Technology, in the hands of the youth, is proving to be the equaliser the continent has needed to resolve persisting challenges. Where previously problems had to be prioritised based on reach and resources, technology has offered solutions for issues like mental health to also be prioritised and easily accessible to most.
How do you solve a problem like mental health care on a continent like Africa? It’s pretty difficult to throw it at the top of the priorities list when we are trying to reclaim land, wrestle for free education, get neo-colonial fingers out of our pockets, stop gender based violence, get governments to decriminalise homosexuality and correct all the marketing material that sold the idea of Africa as some vast backwater whose only value is in her natural resources.
Making that job even more difficult is the fact that mental health is not always taken particularly seriously on the continent, given the aforementioned problems. In an article appearing on the South African Depression and Anxiety Group (SADAG) website on depression among black South Africans, Professor Dan Mkhize mentioned that “for a long time, depression has been thought not to exist in and around Africans”. In another time, that statement would have simply been an extra layer of doom to add to Africa’s gloom but as of late things have been looking up for us and the field of personal mental health care is no different. Just ask the CEO of Vimbo Health, the all-African mental health tech start-up co-founded by Tafi Mazikana.
The origin story of Vimbo Health is entangled in Mazikana’s own struggles with mental health. Having studied in the UK, Mazikana got into finance after university and dove head-first into the stresses and strains one associates with a career in that industry.
“I experienced what I interpreted as burnout… so I decided to look out for different mental health options,” he says.
As people often report with therapy, Mazikana went in expecting to solve one issue and found it connected to a tapestry of others whose symptoms had presented themselves time and again in different forms. More surprisingly was that his journey into mental health care sparked an advocacy that would, in turn, evolve into a company with a focus on mental health in Africa with his fellow co-founder Sherrie Steyn.

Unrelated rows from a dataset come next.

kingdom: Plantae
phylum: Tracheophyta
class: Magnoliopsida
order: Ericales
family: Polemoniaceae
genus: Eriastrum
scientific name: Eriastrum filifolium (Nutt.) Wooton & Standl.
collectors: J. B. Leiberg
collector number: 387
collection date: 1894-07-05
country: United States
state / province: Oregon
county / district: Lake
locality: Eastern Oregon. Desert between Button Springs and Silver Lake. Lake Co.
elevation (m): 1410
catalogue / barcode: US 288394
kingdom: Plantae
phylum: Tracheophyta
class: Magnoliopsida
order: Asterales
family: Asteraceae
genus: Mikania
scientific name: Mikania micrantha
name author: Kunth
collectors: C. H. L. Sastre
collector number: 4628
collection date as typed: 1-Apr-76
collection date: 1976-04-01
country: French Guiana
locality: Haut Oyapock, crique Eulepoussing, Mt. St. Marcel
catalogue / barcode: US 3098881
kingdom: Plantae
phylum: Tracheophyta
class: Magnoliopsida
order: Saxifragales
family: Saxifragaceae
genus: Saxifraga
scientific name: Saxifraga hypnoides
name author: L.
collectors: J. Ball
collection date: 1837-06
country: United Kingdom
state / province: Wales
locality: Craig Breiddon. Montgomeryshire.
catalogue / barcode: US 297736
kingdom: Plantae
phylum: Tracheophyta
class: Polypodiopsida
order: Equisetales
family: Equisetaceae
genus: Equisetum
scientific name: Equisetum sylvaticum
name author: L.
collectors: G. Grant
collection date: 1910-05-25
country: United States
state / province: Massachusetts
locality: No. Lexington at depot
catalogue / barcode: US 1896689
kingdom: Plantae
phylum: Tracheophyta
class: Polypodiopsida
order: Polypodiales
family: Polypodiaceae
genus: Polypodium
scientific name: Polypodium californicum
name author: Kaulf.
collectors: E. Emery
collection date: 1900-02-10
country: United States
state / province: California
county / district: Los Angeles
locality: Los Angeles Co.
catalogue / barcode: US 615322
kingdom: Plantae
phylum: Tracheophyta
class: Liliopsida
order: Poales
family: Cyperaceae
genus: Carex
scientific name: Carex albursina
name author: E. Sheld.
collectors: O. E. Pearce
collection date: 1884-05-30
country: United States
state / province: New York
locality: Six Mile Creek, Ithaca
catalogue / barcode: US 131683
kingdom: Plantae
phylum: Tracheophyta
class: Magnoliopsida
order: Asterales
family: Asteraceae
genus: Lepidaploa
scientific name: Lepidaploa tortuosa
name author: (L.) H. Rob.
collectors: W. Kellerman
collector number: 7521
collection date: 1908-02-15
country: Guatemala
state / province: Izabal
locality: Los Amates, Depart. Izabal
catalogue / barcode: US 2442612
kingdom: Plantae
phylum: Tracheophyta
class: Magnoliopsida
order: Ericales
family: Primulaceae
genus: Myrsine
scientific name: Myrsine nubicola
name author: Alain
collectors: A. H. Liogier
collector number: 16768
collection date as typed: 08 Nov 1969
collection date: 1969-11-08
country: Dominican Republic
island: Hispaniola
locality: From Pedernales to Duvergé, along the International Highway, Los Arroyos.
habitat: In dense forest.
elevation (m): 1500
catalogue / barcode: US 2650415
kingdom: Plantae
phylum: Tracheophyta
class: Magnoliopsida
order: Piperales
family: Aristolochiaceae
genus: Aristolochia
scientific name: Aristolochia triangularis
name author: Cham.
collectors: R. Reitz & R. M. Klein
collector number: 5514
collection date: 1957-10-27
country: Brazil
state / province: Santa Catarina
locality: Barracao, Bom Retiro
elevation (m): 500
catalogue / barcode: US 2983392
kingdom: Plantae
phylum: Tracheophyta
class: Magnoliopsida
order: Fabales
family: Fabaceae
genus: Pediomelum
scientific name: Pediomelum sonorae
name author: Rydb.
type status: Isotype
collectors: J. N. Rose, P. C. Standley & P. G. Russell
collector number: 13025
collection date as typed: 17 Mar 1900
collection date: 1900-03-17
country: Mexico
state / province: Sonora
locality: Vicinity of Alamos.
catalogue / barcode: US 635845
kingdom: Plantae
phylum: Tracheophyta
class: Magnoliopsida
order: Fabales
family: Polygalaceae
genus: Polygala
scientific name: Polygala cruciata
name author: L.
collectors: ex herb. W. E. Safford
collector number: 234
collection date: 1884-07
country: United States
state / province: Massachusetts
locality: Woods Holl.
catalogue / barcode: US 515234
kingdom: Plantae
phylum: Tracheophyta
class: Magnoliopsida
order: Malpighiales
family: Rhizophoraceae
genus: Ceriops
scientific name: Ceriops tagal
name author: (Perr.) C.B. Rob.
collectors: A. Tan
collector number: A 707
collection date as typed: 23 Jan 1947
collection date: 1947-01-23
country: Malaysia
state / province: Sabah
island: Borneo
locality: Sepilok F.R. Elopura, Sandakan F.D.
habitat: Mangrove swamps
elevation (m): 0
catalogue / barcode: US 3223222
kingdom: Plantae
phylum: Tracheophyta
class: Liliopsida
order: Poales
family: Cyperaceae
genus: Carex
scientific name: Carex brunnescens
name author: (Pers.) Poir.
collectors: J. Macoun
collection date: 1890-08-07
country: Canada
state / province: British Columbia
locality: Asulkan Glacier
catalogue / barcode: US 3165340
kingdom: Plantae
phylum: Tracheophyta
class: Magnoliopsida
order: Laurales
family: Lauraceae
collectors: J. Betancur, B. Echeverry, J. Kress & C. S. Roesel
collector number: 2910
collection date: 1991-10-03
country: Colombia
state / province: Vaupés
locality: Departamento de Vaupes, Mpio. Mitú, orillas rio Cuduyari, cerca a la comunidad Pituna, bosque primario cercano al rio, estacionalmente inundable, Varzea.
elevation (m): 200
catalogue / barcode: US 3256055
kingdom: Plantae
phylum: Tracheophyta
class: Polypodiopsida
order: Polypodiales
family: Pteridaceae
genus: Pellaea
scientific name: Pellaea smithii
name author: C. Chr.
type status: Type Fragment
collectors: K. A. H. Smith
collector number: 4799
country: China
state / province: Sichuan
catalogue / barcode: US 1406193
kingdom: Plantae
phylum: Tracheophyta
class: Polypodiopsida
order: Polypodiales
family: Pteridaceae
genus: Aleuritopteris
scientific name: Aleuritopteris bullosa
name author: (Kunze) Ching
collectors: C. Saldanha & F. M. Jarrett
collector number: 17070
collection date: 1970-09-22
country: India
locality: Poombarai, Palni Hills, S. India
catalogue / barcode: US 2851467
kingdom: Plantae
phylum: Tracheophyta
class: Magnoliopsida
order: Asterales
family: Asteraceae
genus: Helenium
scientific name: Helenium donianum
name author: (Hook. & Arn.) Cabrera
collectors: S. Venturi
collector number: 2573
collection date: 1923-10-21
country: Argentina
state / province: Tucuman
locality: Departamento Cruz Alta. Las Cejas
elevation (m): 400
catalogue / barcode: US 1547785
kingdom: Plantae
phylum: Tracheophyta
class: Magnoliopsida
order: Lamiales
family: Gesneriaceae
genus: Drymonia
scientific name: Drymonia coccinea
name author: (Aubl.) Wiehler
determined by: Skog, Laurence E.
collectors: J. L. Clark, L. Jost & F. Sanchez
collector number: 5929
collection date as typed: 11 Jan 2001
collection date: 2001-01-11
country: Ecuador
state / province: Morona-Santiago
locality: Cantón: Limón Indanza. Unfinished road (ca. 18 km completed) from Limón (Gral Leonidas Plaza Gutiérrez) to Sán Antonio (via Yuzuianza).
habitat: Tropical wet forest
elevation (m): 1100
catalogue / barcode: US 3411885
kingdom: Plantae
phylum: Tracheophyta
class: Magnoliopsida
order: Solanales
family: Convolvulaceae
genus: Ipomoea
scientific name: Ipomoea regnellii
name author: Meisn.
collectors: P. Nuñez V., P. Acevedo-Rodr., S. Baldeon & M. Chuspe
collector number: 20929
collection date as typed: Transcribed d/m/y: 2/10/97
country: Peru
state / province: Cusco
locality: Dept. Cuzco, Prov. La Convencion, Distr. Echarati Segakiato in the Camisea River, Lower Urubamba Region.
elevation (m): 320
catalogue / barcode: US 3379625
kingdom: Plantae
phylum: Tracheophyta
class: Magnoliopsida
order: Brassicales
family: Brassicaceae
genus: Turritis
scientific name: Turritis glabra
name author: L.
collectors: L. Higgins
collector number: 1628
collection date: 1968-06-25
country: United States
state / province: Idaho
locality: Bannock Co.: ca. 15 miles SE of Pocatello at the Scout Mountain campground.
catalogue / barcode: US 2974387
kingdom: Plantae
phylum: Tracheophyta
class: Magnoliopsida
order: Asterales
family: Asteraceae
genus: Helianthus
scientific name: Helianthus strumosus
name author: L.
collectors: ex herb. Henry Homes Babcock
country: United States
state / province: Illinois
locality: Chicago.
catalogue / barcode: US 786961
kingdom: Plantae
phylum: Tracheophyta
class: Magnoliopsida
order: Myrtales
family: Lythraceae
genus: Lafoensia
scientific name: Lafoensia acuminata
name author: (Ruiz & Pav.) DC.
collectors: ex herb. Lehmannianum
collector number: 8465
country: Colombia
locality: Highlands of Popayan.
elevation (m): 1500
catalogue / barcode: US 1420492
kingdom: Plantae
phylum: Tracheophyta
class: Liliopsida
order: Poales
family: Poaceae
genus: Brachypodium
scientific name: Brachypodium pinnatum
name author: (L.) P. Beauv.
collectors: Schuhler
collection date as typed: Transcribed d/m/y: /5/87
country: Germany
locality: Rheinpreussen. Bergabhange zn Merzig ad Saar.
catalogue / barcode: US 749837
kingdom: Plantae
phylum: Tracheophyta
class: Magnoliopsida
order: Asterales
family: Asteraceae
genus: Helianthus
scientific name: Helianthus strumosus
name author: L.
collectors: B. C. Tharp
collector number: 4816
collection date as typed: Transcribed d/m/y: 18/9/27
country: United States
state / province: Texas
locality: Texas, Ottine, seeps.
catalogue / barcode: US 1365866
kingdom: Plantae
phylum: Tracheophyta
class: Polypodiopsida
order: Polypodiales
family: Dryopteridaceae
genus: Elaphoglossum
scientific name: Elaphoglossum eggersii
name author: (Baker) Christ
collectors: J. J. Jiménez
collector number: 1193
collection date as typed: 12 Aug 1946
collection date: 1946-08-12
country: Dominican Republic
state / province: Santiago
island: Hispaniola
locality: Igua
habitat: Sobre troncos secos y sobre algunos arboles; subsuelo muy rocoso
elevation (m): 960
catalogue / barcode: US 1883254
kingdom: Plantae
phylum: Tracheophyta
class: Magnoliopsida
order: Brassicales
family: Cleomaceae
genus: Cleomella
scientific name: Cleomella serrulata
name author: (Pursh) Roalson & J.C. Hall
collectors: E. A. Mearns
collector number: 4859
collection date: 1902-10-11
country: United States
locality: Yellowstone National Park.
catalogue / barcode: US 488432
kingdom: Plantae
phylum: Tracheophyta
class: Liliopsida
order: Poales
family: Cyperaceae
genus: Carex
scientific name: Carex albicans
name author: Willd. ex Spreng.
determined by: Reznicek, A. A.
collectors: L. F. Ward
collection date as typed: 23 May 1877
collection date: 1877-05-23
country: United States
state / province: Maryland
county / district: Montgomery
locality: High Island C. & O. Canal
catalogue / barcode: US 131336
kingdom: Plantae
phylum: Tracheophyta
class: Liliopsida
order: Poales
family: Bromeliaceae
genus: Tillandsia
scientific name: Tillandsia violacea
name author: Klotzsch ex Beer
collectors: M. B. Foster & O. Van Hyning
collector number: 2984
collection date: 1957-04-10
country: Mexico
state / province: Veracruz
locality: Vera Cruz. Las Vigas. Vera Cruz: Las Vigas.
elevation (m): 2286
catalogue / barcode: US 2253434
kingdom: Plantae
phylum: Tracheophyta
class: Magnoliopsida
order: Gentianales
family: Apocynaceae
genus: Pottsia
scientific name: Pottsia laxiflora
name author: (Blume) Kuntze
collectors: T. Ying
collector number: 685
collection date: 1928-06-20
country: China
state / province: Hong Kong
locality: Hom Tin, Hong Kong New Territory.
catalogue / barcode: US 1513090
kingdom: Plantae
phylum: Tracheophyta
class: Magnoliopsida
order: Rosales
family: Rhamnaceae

“We coalesced around a common passion for the issue [of mental health] but more importantly around the idea of who is looking at Africa. It is all very good and well to say that digital health is becoming big… but how is it looking for Africa? We decided to be those people and develop a platform and a program targeted specifically at rolling out here,” Mazikana says.
For a long time, depression has been thought not to exist in and around AfricansPROFESSOR DAN MKHIZE
It is a good thing they did. As a general rule, it would seem that there are very few good statistics in the world of mental health. For example, according to Vimbo’s research the treatment gap (which is the number of people with a condition who need treatment for it but who do not get it) in the US and UK it is between 50-60%. In South Africa where stats aren’t available Mazikana puts the treatment gap at 75%, at best and 92%, at its worst. Then there is the problem with men. According to a Mail and Guardian piece on suicide, South African men are 4 times more likely to commit suicide than women. It is a stat that echoes Mazikana’s observations.
“According to the SADAG numbers of 2017, based on calls coming into them, only 24% of them were from men yet men make up a vast majority of suicides. This shows that the problem is real but getting people to talk about it is a major challenge. Until we start to see mental health as being as important as physical health, we are going to have a hard time dealing with the problem,” Mazikana says.
Using Cognitive Behavioural Therapy techniques which have been shown to help with depression, anxiety and various other mental health disorders, Vimbo helps users spot problem areas in how they are thinking and/or behaving and equips them with the skills to cope at a fraction of the cost of traditional therapy. The company’s founders have specifically targeted Africa because it has a young population and technology is increasingly becoming the key with which Africans free themselves from their various yokes.
“Smartphone penetration is growing and the continent has a young population which is good for the adoption of technology. Going digital also helps eliminate the issues of clustering of health care workers in big cities. People in smaller and more rural locations can also have access when you go digital,” Mazikana says.
Currently, Vimbo are looking to partner primarily with employers and offer them more employee wellness options. Despite what a lot of tech companies usually promise when discussing their more traditional antecedents, Vimbo is not looking to replace old school psychology but rather to be used in tandem with it.
“We still need psychologists and everything. We (Vimbo) are really talking to the 75%-92% that fall into the treatment gap and we’re saying let us get them on the first step at least,” Mazikana says.
Whether Vimbo goes on to become the duo-lingo of African mental health care remains to be seen, but whether it does or doesn’t is unimportant. For generations now, Africans have been force fed second-hand solutions from people and places that didn’t much care about our problems, let alone understand how to navigate them. Harnessing technology has allowed us to tailor make our own answers. In a world where the mental health of an entire continent has gone largely unnoticed, Vimbo Health may just be the first brick in a digital foundation that sees Africa take her place as one of the world’s leading lights.